A study published in Plant Disease documents the first detection in Chile and the Southern Hemisphere of this wood-inhabiting fungus, with ‘Sweetheart’ identified as the most susceptible variety in pathogenicity tests.
The industry is adapting strategies for monitoring, pruning, and nursery health in a season characterized by high volumes.
Pathogen discovery
A team of Chilean researchers reported for the first time in the country — and in the entire Southern Hemisphere — the presence of Nectria dematiosa as the cause of cankers in sweet cherry trees (Prunus avium), following a survey carried out between winter 2023 and autumn 2024, from the Maule region to Los Lagos.
The finding, published on August 20, 2025, in Plant Disease, adds a new emerging pathogen to the complex of wood diseases in Chile’s flagship fruit crop and requires updating monitoring and pruning protocols, with particular focus on wound management and nursery material health.
The authors — agronomists Daina Grinbergs, Javier Chilian, Mariana Isla, Juan F. Alfaro-Quezada, Andrés Francia, and Jorge Carrasco-Fernández — describe cankers on trunks and branches characterized by reddish pycnidia and yellowish sporodochia, along with the presence of perithecia in symptomatic tissue.
The study isolated the fungus, confirmed its identity through morphometric and multigene phylogenetic analyses (ITS, LSU, tef1-α, tub2), and verified its pathogenicity on cuttings and nursery plants: the variety ‘Sweetheart’ proved to be the most sensitive, while ‘Bing’ was the least affected, with pathogen recovery and confirmation of Koch’s postulates.

Implications for production
For the industry, timing is not irrelevant. Chile has just concluded the 2024/25 season with a historic increase in shipments and official projections estimating exports around 625,000 tons by May, with growth expected to reach 670,000 t for 2025/26, barring climatic or phytosanitary setbacks.
In a scenario of strong dependence on cherry production, each new wood pathogen increases the risk of losses due to dieback and yield decline, particularly in young orchards and replanted areas.
The detection of N. dematiosa adds to the list of wood pathogens already present in Chile — Cytospora/Leucostoma, Calosphaeria, Eutypa, Neofusicoccum, among others — and confirms a global trend: trunk diseases are advancing in stone fruits and nuts, favored by abiotic stress, frosts, pruning in humid conditions, and the use of infected material.

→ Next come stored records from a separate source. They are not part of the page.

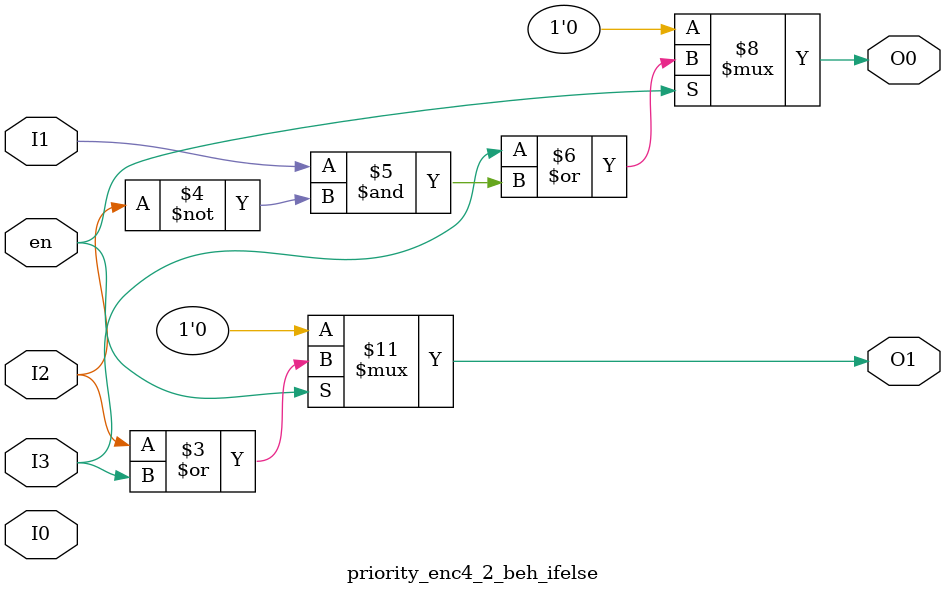
<source format=v>
`timescale 1ns / 1ps


module priority_enc4_2_beh_ifelse(
    input en,
    input I3,I2,I1,I0,
    output reg O1,O0
    );
    
    always @(*) begin
        if(en == 1) begin 
            O1 = (I2 | I3);
            O0 = (I3 | I1 & (~(I2)));
        end 
        else begin 
            O1 = 0;
            O0 = 0;
        end 
    end
endmodule

</source>
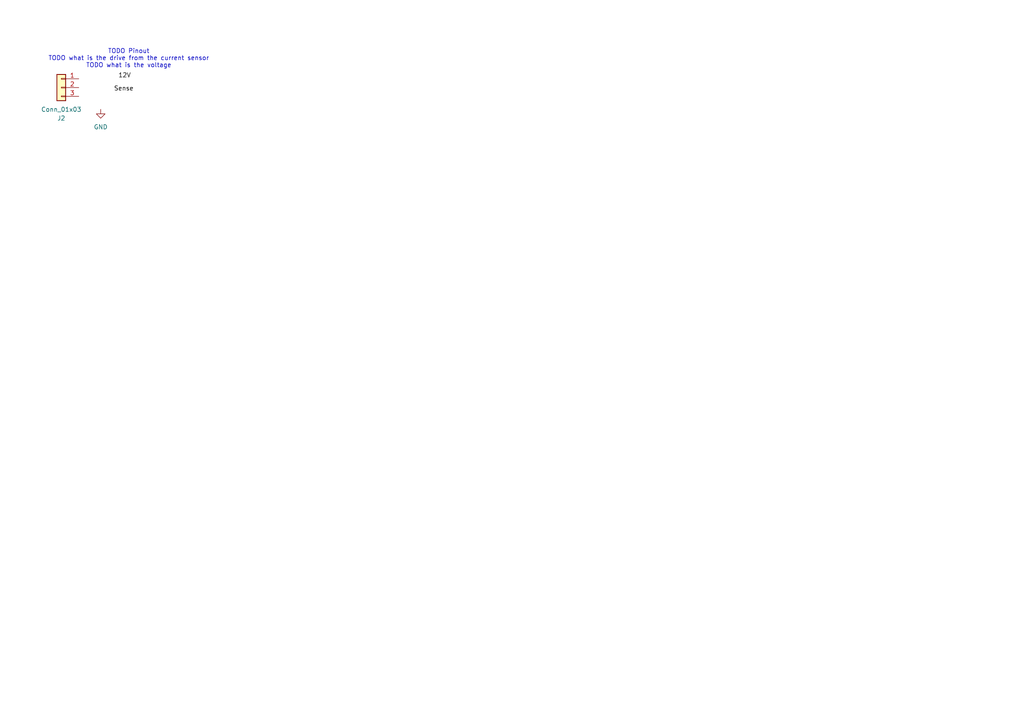
<source format=kicad_sch>
(kicad_sch
	(version 20250114)
	(generator "eeschema")
	(generator_version "9.0")
	(uuid "fe31bce4-17f0-4a8b-9733-f18a764f86e7")
	(paper "A4")
	
	(text "TODO Pinout\nTODO what is the drive from the current sensor\nTODO what is the voltage"
		(exclude_from_sim no)
		(at 37.338 17.018 0)
		(effects
			(font
				(size 1.27 1.27)
			)
		)
		(uuid "67eb81b2-ec63-43b7-854c-cf3141724079")
	)
	(label "Sense"
		(at 33.02 26.67 0)
		(effects
			(font
				(size 1.27 1.27)
			)
			(justify left bottom)
		)
		(uuid "59d88363-4f5c-4984-81d4-54e16e86c460")
	)
	(label "12V"
		(at 34.29 22.86 0)
		(effects
			(font
				(size 1.27 1.27)
			)
			(justify left bottom)
		)
		(uuid "d518a775-e7fa-4e1e-8660-0140c3c143ef")
	)
	(symbol
		(lib_id "power:GND")
		(at 29.21 31.75 0)
		(unit 1)
		(exclude_from_sim no)
		(in_bom yes)
		(on_board yes)
		(dnp no)
		(fields_autoplaced yes)
		(uuid "ab2788d1-85e6-417b-b89c-3c80719e8d63")
		(property "Reference" "#PWR04"
			(at 29.21 38.1 0)
			(effects
				(font
					(size 1.27 1.27)
				)
				(hide yes)
			)
		)
		(property "Value" "GND"
			(at 29.21 36.83 0)
			(effects
				(font
					(size 1.27 1.27)
				)
			)
		)
		(property "Footprint" ""
			(at 29.21 31.75 0)
			(effects
				(font
					(size 1.27 1.27)
				)
				(hide yes)
			)
		)
		(property "Datasheet" ""
			(at 29.21 31.75 0)
			(effects
				(font
					(size 1.27 1.27)
				)
				(hide yes)
			)
		)
		(property "Description" "Power symbol creates a global label with name \"GND\" , ground"
			(at 29.21 31.75 0)
			(effects
				(font
					(size 1.27 1.27)
				)
				(hide yes)
			)
		)
		(pin "1"
			(uuid "19f3495b-34f2-479f-a671-5a4eb25b7cb6")
		)
		(instances
			(project ""
				(path "/3d2636da-949a-430f-b429-214c7142e7ac/971a06b1-ac55-4b0d-af5a-bd1cbd3ac4b4"
					(reference "#PWR04")
					(unit 1)
				)
			)
		)
	)
	(symbol
		(lib_id "Connector_Generic:Conn_01x03")
		(at 17.78 25.4 0)
		(mirror y)
		(unit 1)
		(exclude_from_sim no)
		(in_bom yes)
		(on_board yes)
		(dnp no)
		(uuid "ed8935ad-fe36-481f-85f5-298bea3db025")
		(property "Reference" "J2"
			(at 17.78 34.29 0)
			(effects
				(font
					(size 1.27 1.27)
				)
			)
		)
		(property "Value" "Conn_01x03"
			(at 17.78 31.75 0)
			(effects
				(font
					(size 1.27 1.27)
				)
			)
		)
		(property "Footprint" ""
			(at 17.78 25.4 0)
			(effects
				(font
					(size 1.27 1.27)
				)
				(hide yes)
			)
		)
		(property "Datasheet" "~"
			(at 17.78 25.4 0)
			(effects
				(font
					(size 1.27 1.27)
				)
				(hide yes)
			)
		)
		(property "Description" "Generic connector, single row, 01x03, script generated (kicad-library-utils/schlib/autogen/connector/)"
			(at 17.78 25.4 0)
			(effects
				(font
					(size 1.27 1.27)
				)
				(hide yes)
			)
		)
		(pin "1"
			(uuid "d9e0d6c9-39ba-4e48-96fb-dce35a312b41")
		)
		(pin "3"
			(uuid "d576684c-faac-434d-8d60-8a1a03d1cdb0")
		)
		(pin "2"
			(uuid "d3ffa2c7-5bcd-46ba-a42e-fd68db23f9cd")
		)
		(instances
			(project ""
				(path "/3d2636da-949a-430f-b429-214c7142e7ac/971a06b1-ac55-4b0d-af5a-bd1cbd3ac4b4"
					(reference "J2")
					(unit 1)
				)
			)
		)
	)
)

</source>
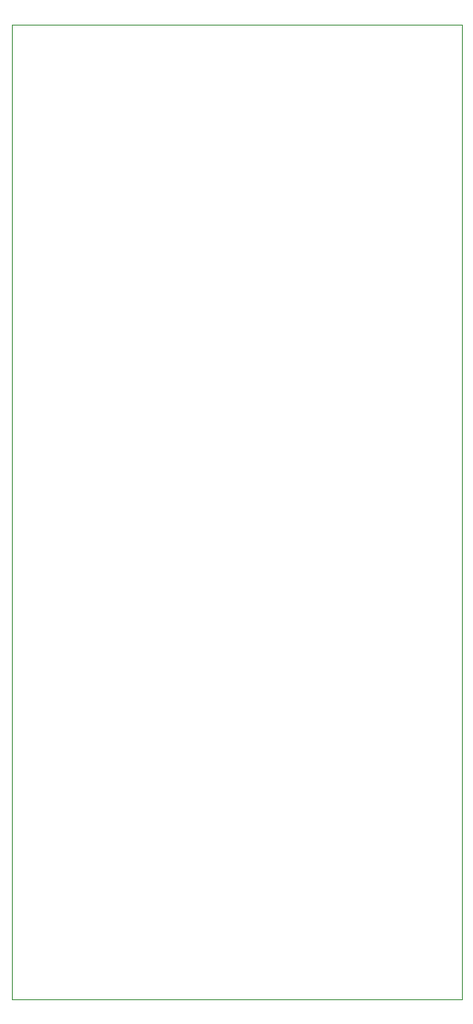
<source format=gbr>
G04 #@! TF.GenerationSoftware,KiCad,Pcbnew,9.0.2-2.fc42*
G04 #@! TF.CreationDate,2025-07-11T00:05:55+03:00*
G04 #@! TF.ProjectId,eeprom-programmer,65657072-6f6d-42d7-9072-6f6772616d6d,0.1*
G04 #@! TF.SameCoordinates,Original*
G04 #@! TF.FileFunction,Profile,NP*
%FSLAX46Y46*%
G04 Gerber Fmt 4.6, Leading zero omitted, Abs format (unit mm)*
G04 Created by KiCad (PCBNEW 9.0.2-2.fc42) date 2025-07-11 00:05:55*
%MOMM*%
%LPD*%
G01*
G04 APERTURE LIST*
G04 #@! TA.AperFunction,Profile*
%ADD10C,0.050000*%
G04 #@! TD*
G04 APERTURE END LIST*
D10*
X131762500Y-40585000D02*
X176570000Y-40585000D01*
X176570000Y-137560000D01*
X131762500Y-137560000D01*
X131762500Y-40585000D01*
M02*

</source>
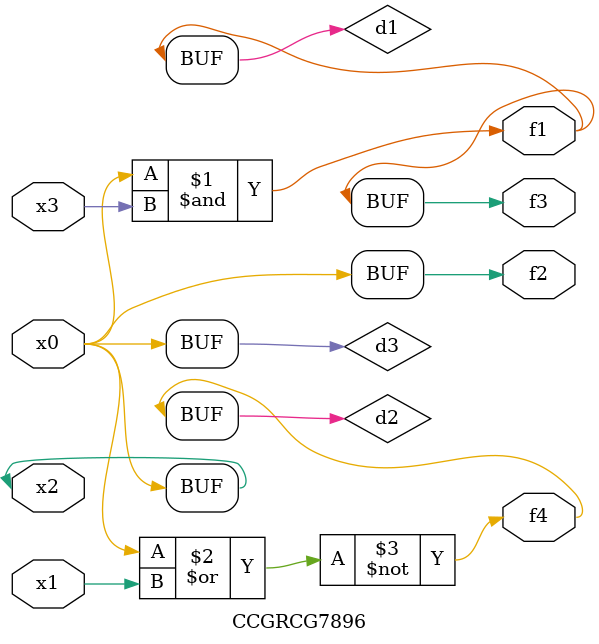
<source format=v>
module CCGRCG7896(
	input x0, x1, x2, x3,
	output f1, f2, f3, f4
);

	wire d1, d2, d3;

	and (d1, x2, x3);
	nor (d2, x0, x1);
	buf (d3, x0, x2);
	assign f1 = d1;
	assign f2 = d3;
	assign f3 = d1;
	assign f4 = d2;
endmodule

</source>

Testing method for the efficacy of chemical active ingredients in inhibiting the growth of cherry wood fungi.
What changes in management
Although the scientific study does not evaluate control programs, international literature on cherry cankers converges on some key practices: pruning hygiene, removal of diseased tissue with cuts below the necrotic area, and pruning in dry conditions to reduce wound infections.
In blocks with previous cases, it is recommended to strengthen tool sanitation, manage water and heat stress, and plan pruning windows carefully.
In springs marked by frosts or during replanting, wound protection and the phytosanitary quality of nursery material become critical factors.
These practices do not replace local phytosanitary decisions but represent the foundation for containing the introduction and spread of wood pathogens.
An early warning for the sector
As recent studies remind us, susceptibility varies depending on cultivar and wound conditions.
Therefore, decisions related to pruning, tying, canopy management, and replanting must take into account the phytosanitary risk associated with the area and varietal portfolio.
The confirmation of N. dematiosa in Chile should not cause panic, but it does require active surveillance: training crews to recognize symptoms, documenting outbreaks, and collaborating with laboratories when visual diagnosis is not sufficient.
In an export category that secures income for thousands of producers and workers, protecting the wood means protecting the next harvest.